WORK REQUIRED >> Give all of the records again precisely, excluding whatever pictures they contain.

Stored data
════════════════
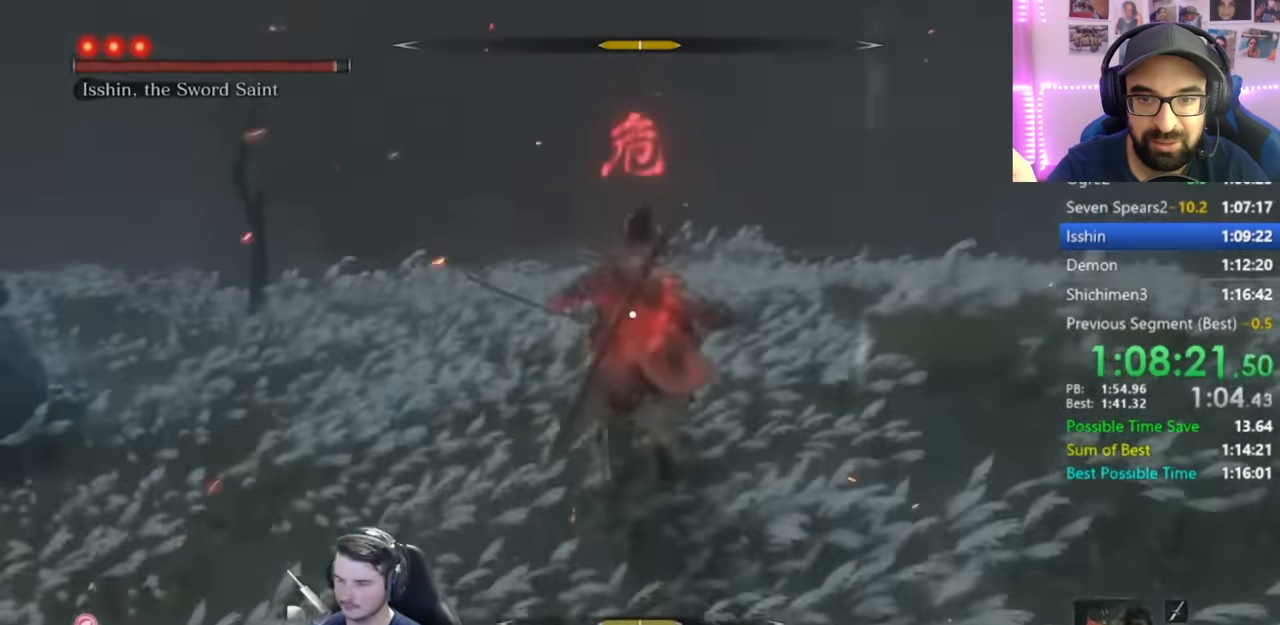
{"buttons": ["L1"], "left_stick": "center", "right_stick": "center", "events": [[100, "R1", "up"]]}
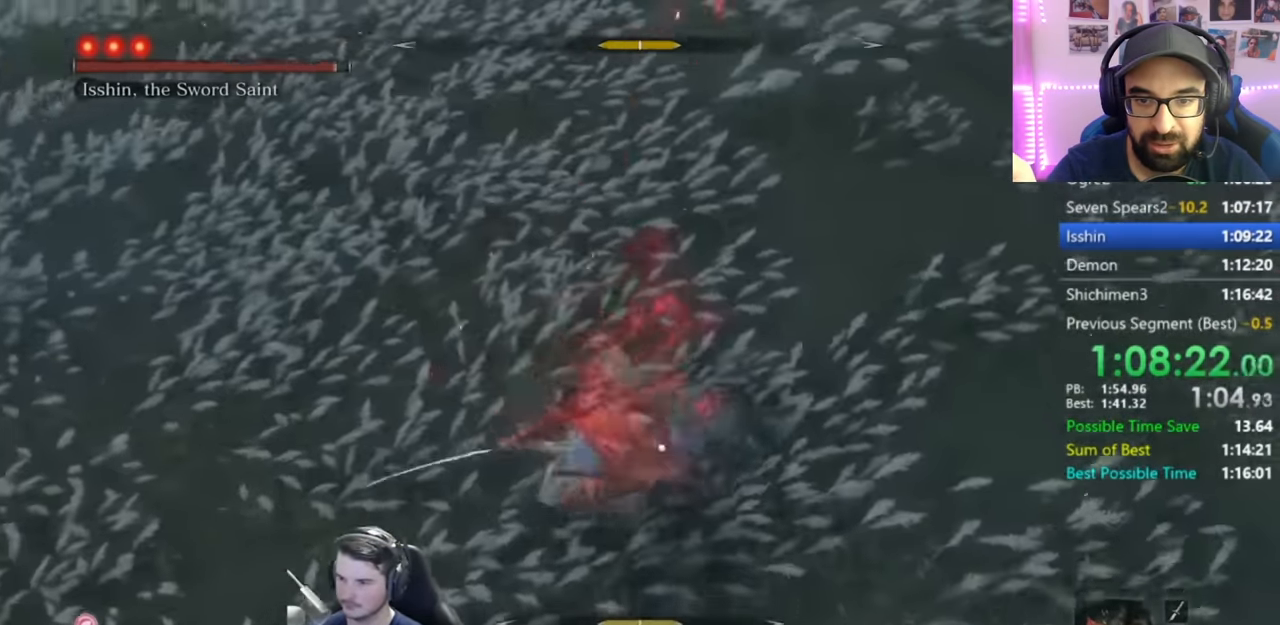
{"buttons": ["L1", "R1"], "left_stick": "up", "right_stick": "left", "events": [[267, "R3", "down"], [267, "left_stick", "up"], [401, "R3", "up"], [401, "right_stick", "left"], [467, "R1", "down"]]}
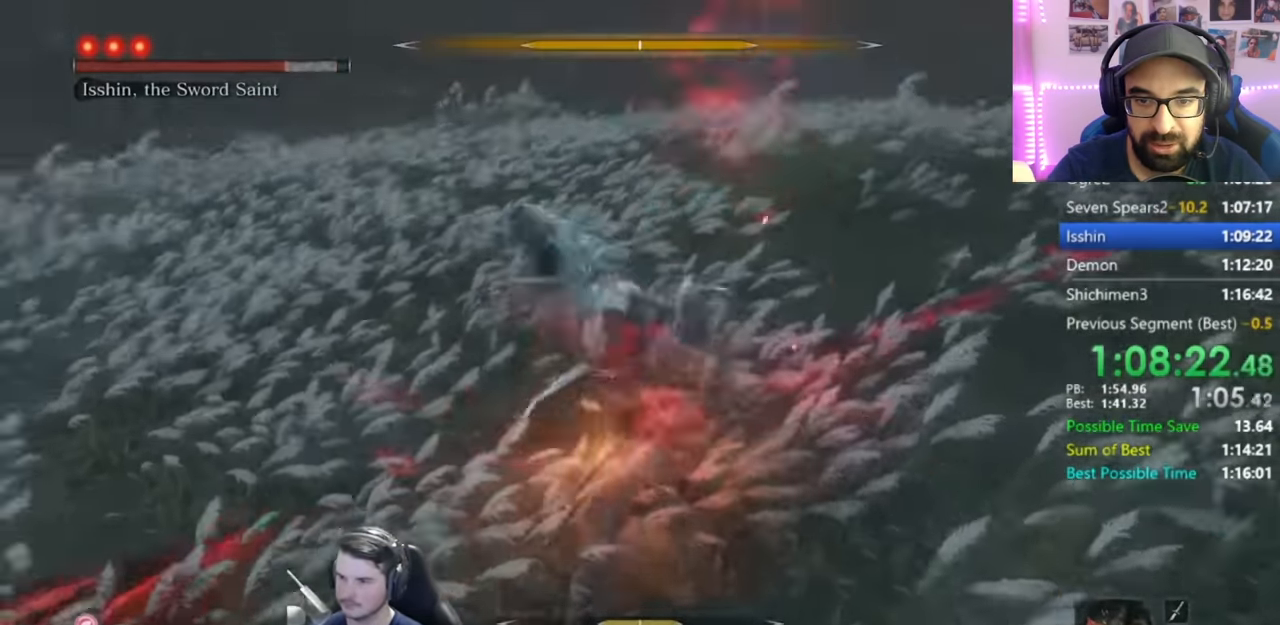
{"buttons": ["L1"], "left_stick": "up", "right_stick": "center", "events": [[33, "R1", "up"], [100, "R1", "down"], [200, "R1", "up"], [333, "right_stick", "center"]]}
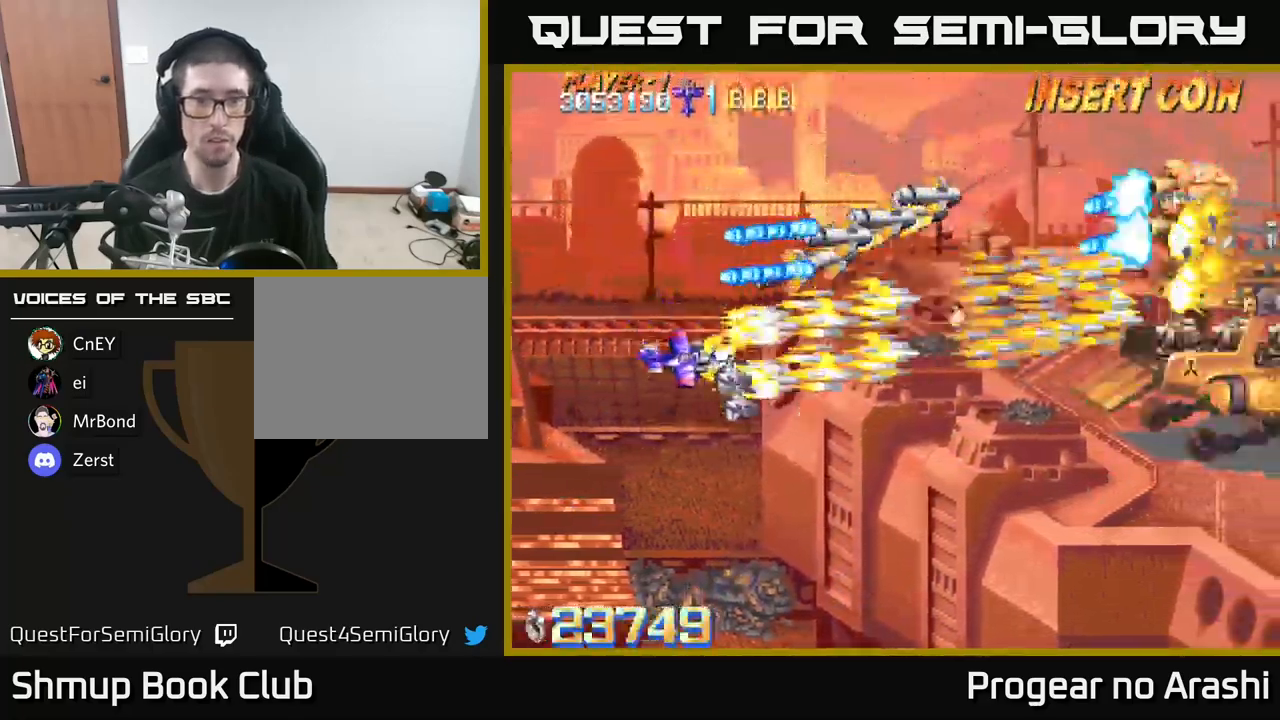
Gameplay with a controller (Xbox layout); each line is a JSON object with the inputs held at the frame after it. "events" lists button and stick changes between this image and that frame as [ms after this image, input, new state], when the widget could be followed in between.
{"buttons": ["A"], "left_stick": "center", "right_stick": "center", "events": [[100, "DPAD_RIGHT", "down"], [134, "A", "down"], [150, "X", "up"], [417, "DPAD_RIGHT", "up"], [450, "DPAD_DOWN", "up"]]}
════════════════
SOLUTION FOR THIS EXERCISE >>
{"buttons": ["L1"], "left_stick": "center", "right_stick": "center", "events": [[100, "R1", "up"]]}
{"buttons": ["L1", "R1"], "left_stick": "up", "right_stick": "left", "events": [[267, "R3", "down"], [267, "left_stick", "up"], [401, "R3", "up"], [401, "right_stick", "left"], [467, "R1", "down"]]}
{"buttons": ["L1"], "left_stick": "up", "right_stick": "center", "events": [[33, "R1", "up"], [100, "R1", "down"], [200, "R1", "up"], [333, "right_stick", "center"]]}
Gameplay with a controller (Xbox layout); each line is a JSON object with the inputs held at the frame after it. "events" lists button and stick changes between this image and that frame as [ms after this image, input, new state], when the widget could be followed in between.
{"buttons": ["A"], "left_stick": "center", "right_stick": "center", "events": [[100, "DPAD_RIGHT", "down"], [134, "A", "down"], [150, "X", "up"], [417, "DPAD_RIGHT", "up"], [450, "DPAD_DOWN", "up"]]}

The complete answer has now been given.